Le cadre : une journée à Milan
Ce témoignage a été porté lors d’une journée intitulée « Il cammino nella luce », le chemin dans la lumière, organisée par les associations italiennes Persone in Cammino, Sindacato d’Azione, Le Verità Nascoste et le Comitato 2CS, rejointes par plus de trente associations et comités nationaux et internationaux. Elle était consacrée aux personnes lésées par la vaccination et aux familles des victimes des protocoles hospitaliers de 2020 à 2026, et s’est prolongée en fin de journée par un rassemblement, les participants vêtus de blanc.
La délégation française réunissait l’association Aavic Team, représentée notamment par Mathieu Dubois, Alain Maupas et Danièle, ainsi qu’Aurore Thiébaut et Julia Walter, porte-parole de On a eu not’dose, qui a témoigné elle aussi, au nom de celles et ceux dont la vie a basculé et qui demandent aujourd’hui à être entendus, reconnus et accompagnés.
Le choix de l’Italie n’est pas indifférent. À partir du 15 octobre 2021, elle a étendu son « green pass » à l’ensemble des salariés des secteurs public et privé, quelle que soit la profession : l’un des dispositifs les plus larges qu’ait connus l’Europe.
Ce que nous retenons
Derrière chaque loi, chaque obligation et chaque décision sanitaire, il y a des personnes, des parcours et parfois des conséquences qui durent des années.

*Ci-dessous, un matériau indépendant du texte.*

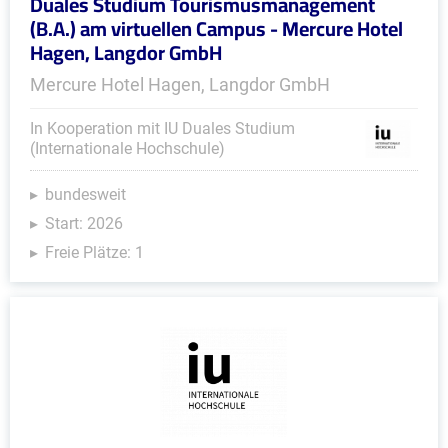
Duales Studium Tourismusmanagement
(B.A.) am virtuellen Campus - Mercure Hotel
Hagen, Langdor GmbH
Mercure Hotel Hagen, Langdor GmbH
In Kooperation mit IU Duales Studium
(Internationale Hochschule)
bundesweit
Start: 2026
Freie Plätze: 1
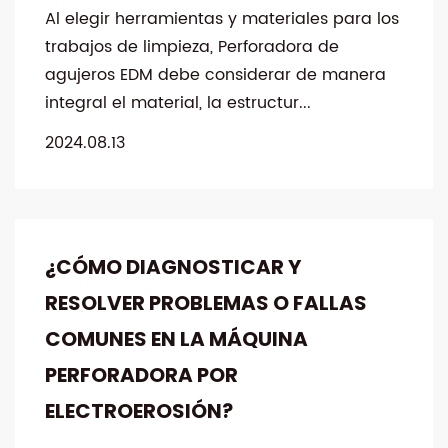
Al elegir herramientas y materiales para los
trabajos de limpieza, Perforadora de
agujeros EDM debe considerar de manera
integral el material, la estructur...
2024.08.13
¿CÓMO DIAGNOSTICAR Y
RESOLVER PROBLEMAS O FALLAS
COMUNES EN LA MÁQUINA
PERFORADORA POR
ELECTROEROSIÓN?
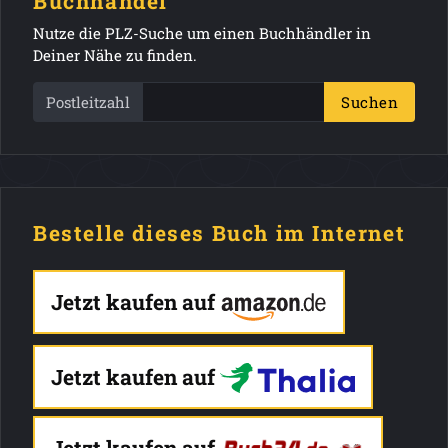
Buchhandel
Nutze die PLZ-Suche um einen Buchhändler in
Deiner Nähe zu finden.
Postleitzahl
Suchen
Bestelle dieses Buch im Internet
Jetzt kaufen auf
Jetzt kaufen auf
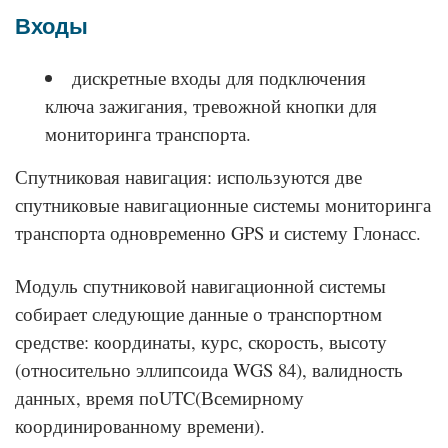
Входы
дискретные входы для подключения
ключа зажигания, тревожной кнопки для
мониторинга транспорта.
Спутниковая навигация: используются две
спутниковые навигационные системы мониторинга
транспорта одновременно GPS и систему Глонасс.
Модуль спутниковой навигационной системы
собирает следующие данные о транспортном
средстве: координаты, курс, скорость, высоту
(относительно эллипсоида WGS 84), валидность
данных, время поUTC(Всемирному
координированному времени).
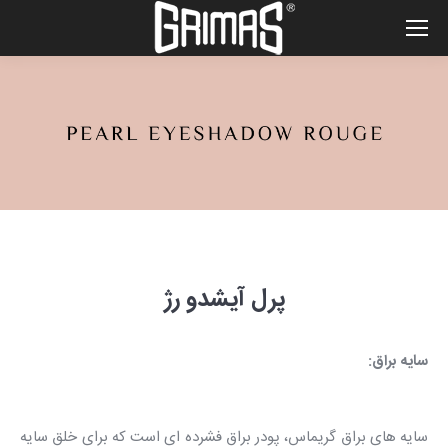
پرل آیشدو رژ
سایه براق:
سایه های براق گریماس، پودر براق فشرده ای است که برای خلق سایه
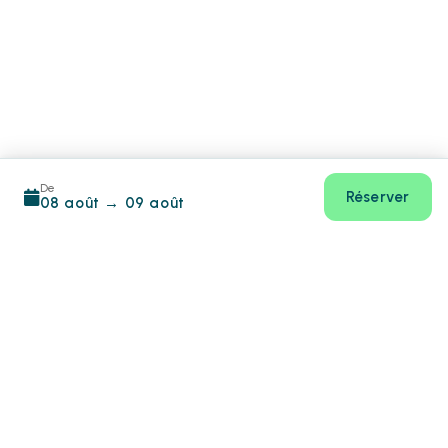
De
Réserver
08 août
→
09 août
Footer
CIN:
IT063049B4JZPYJEUL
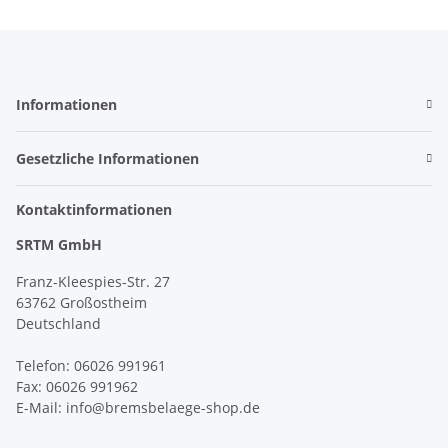
Informationen
Gesetzliche Informationen
Kontaktinformationen
SRTM GmbH
Franz-Kleespies-Str. 27
63762 Großostheim
Deutschland
Telefon: 06026 991961
Fax: 06026 991962
E-Mail: info@bremsbelaege-shop.de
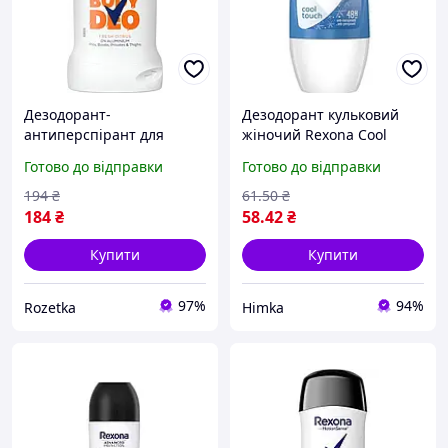
Дезодорант-
Дезодорант кульковий
антиперспірант для
жіночий Rexona Cool
всього тіла Rexona
touch 50 мл (59079750)
Готово до відправки
Готово до відправки
Цитрусова свіжість 50 мл
(59007722)
194
₴
61
.50
₴
184
₴
58
.42
₴
Купити
Купити
97%
94%
Rozetka
Himka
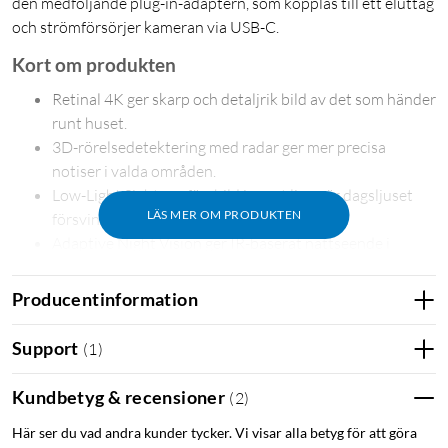
den medföljande plug-in-adaptern, som kopplas till ett eluttag
och strömförsörjer kameran via USB-C.
Kort om produkten
Retinal 4K ger skarp och detaljrik bild av det som händer
runt huset.
3D-rörelsedetektering med radar ger mer precisa
notiser i valda områden.
Low-Light Sight ger färgbild i svagt ljus när dagsljuset
LÄS MER OM PRODUKTEN
försvinner.
Adaptive Night Vision ger IR-baserat nattseende i
mörker.
Upp till 10x zoom gör det lättare att kontrollera detaljer
Producentinformation
i bilden.
Tvåvägsljud låter dig höra och prata med personer via
Support
(
1
)
appen.
En fjärraktiverad siren ger extra trygghet när du vill
Kundbetyg & recensioner
(
2
)
reagera direkt.
Här ser du vad andra kunder tycker. Vi visar alla betyg för att göra
IP65-klassning gör kameran tålig för utomhusbruk året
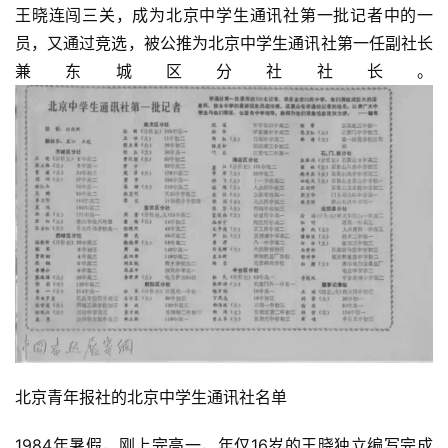
王晓连闯三关，成为北京中学生通讯社第一批记者中的一
砚
员，又通过竞选，被公推为北京中学生通讯社第一任副社长
边
夜
兼东城区分社社长。
话
美
术
图
库
容
易
寫
錯
用
錯
北京青年报社的北京中学生通讯社名单
的
繁
1984年暑假，刚上完高一，年仅16岁的王晓独立编写完成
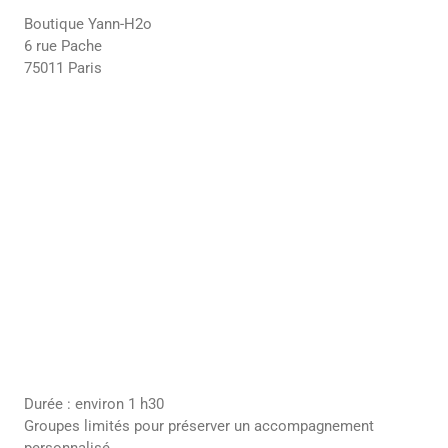
Boutique Yann-H2o
6 rue Pache
75011 Paris
Durée : environ 1 h30
Groupes limités pour préserver un accompagnement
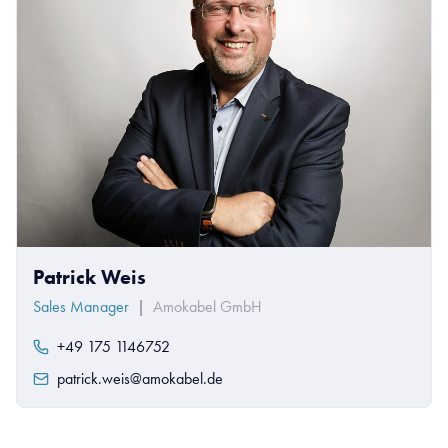
Patrick Weis
Sales Manager
|
Amokabel GmbH
+49 175 1146752
patrick.weis@amokabel.de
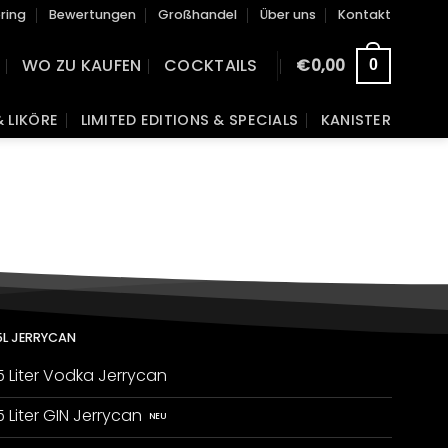
ring
Bewertungen
Großhandel
Über uns
Kontakt
WO ZU KAUFEN
COCKTAILS
€
0,00
0
& LIKÖRE
LIMITED EDITIONS & SPECIALS
KANISTER
5L JERRYCAN
5 Liter Vodka Jerrycan
5 Liter GIN Jerrycan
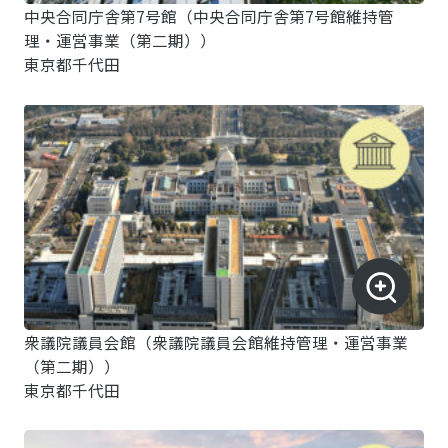
中央合同庁舎第7号館（中央合同庁舎第7号館維持管
理・運営事業（第二期））
東京都千代田
衆議院議員会館（衆議院議員会館維持管理・運営事業
（第二期））
東京都千代田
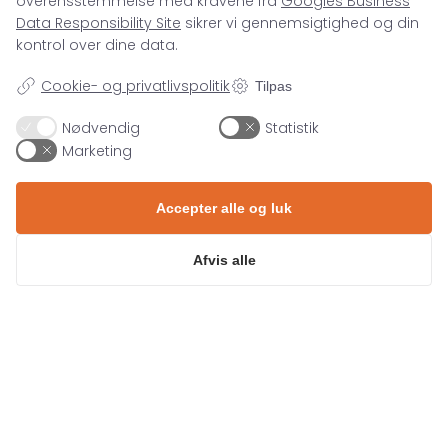
SAMMEN
overensstemmelse med kravene fra
Googles Business
Data Responsibility Site
sikrer vi gennemsigtighed og din
SKAL VI HJÆLPE DIG MED DIN
kontrol over dine data.
E-MAIL MARKETING
Cookie- og privatlivspolitik
Tilpas
INDSATS?
Nødvendig
Statistik
Sammen definerer vi jeres strategi, fra
Marketing
kampagnemails til flows og sørger for, at jeres
indhold bliver sendt til de rette mennesker på
det rette tidspunkt.
Accepter alle og luk
Kontakt os
Afvis alle
71 99 26 04
kontakt@asento.dk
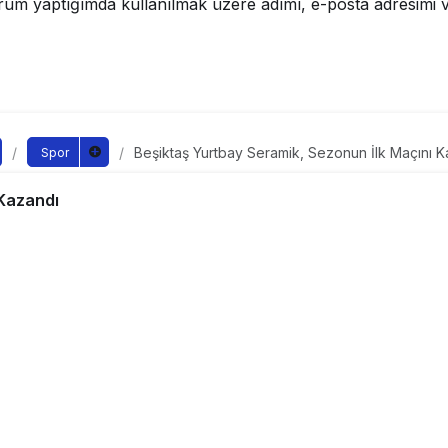
rum yaptığımda kullanılmak üzere adımı, e-posta adresimi v
Beşiktaş Yurtbay Seramik, Sezonun İlk Maçını 
Spor
Yurtbay Seramik, Sezonun
 Kazandı
zandı
ndan yayınlandı
6
yayınlandı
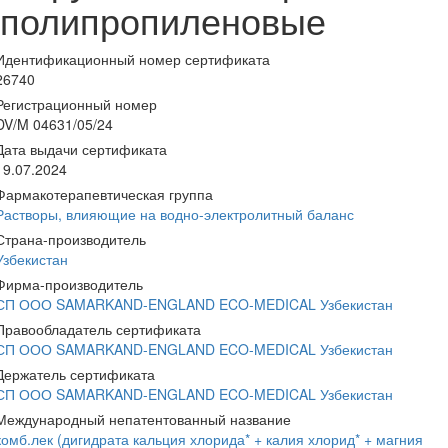
полипропиленовые
Идентификационный номер сертификата
26740
Регистрационный номер
DV/M 04631/05/24
Дата выдачи сертификата
19.07.2024
Фармакотерапевтическая группа
Растворы, влияющие на водно-электролитный баланс
Страна-производитель
Узбекистан
Фирма-производитель
СП ООО SAMARKAND-ENGLAND ECO-MEDICAL Узбекистан
Правообладатель сертификата
СП ООО SAMARKAND-ENGLAND ECO-MEDICAL Узбекистан
Держатель сертификата
СП ООО SAMARKAND-ENGLAND ECO-MEDICAL Узбекистан
Международный непатентованный название
комб.лек (дигидрата кальция хлорида* + калия хлорид* + магния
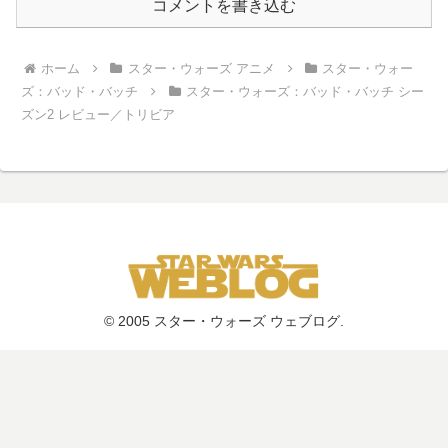
コメントを書き込む
ホーム
スター・ウォーズ アニメ
スター・ウォー
ズ：バッド・バッチ
スター・ウォーズ：バッド・バッチ シー
ズン2 レビュー／トリビア
© 2005 スター・ウォーズ ウェブログ.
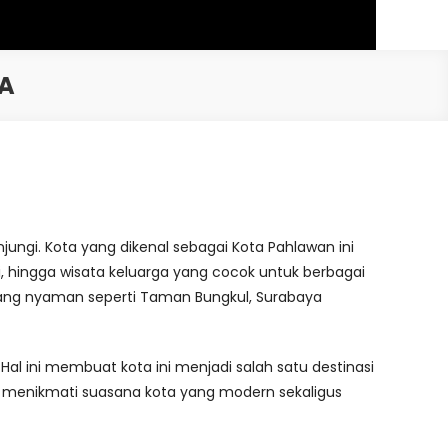
YA
jungi. Kota yang dikenal sebagai Kota Pahlawan ini
i, hingga wisata keluarga yang cocok untuk berbagai
 yang nyaman seperti Taman Bungkul, Surabaya
Hal ini membuat kota ini menjadi salah satu destinasi
k menikmati suasana kota yang modern sekaligus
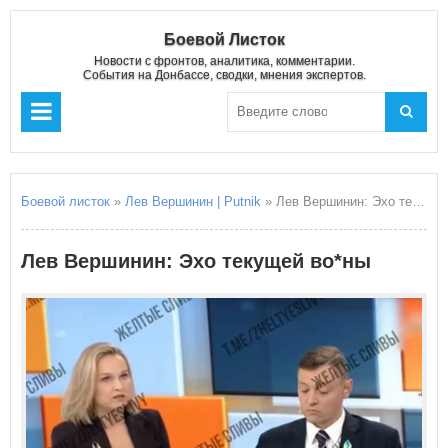
Боевой Листок
Новости с фронтов, аналитика, комментарии.
События на Донбассе, сводки, мнения экспертов.
Боевой листок
»
Лев Вершинин | Putnik
» Лев Вершинин: Эхо текущей во*ны
Лев Вершинин: Эхо текущей во*ны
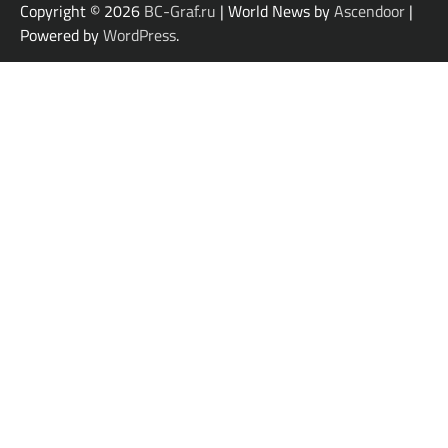
Copyright © 2026
BC-Graf.ru
| World News by
Ascendoor
|
Powered by
WordPress
.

Aurore Thiébaut en a fait, à Milan, la démonstration la plus simple qui soit : elle a raconté sa vie.
Merci à elle et à Julia Walter pour leur courage, et aux associations italiennes pour leur accueil.
Ce sont les derniers mots de son témoignage qui disent le mieux ce que cette journée cherchait :
L’union, la solidarité, la fraternité, la prudence nous amèneront à voir un jour la lumière au bout du tunnel. Et ce pour nos enfants et les générations à venir.
« La gente come noi non molla mai »
Les gens comme nous n’abandonnent jamais.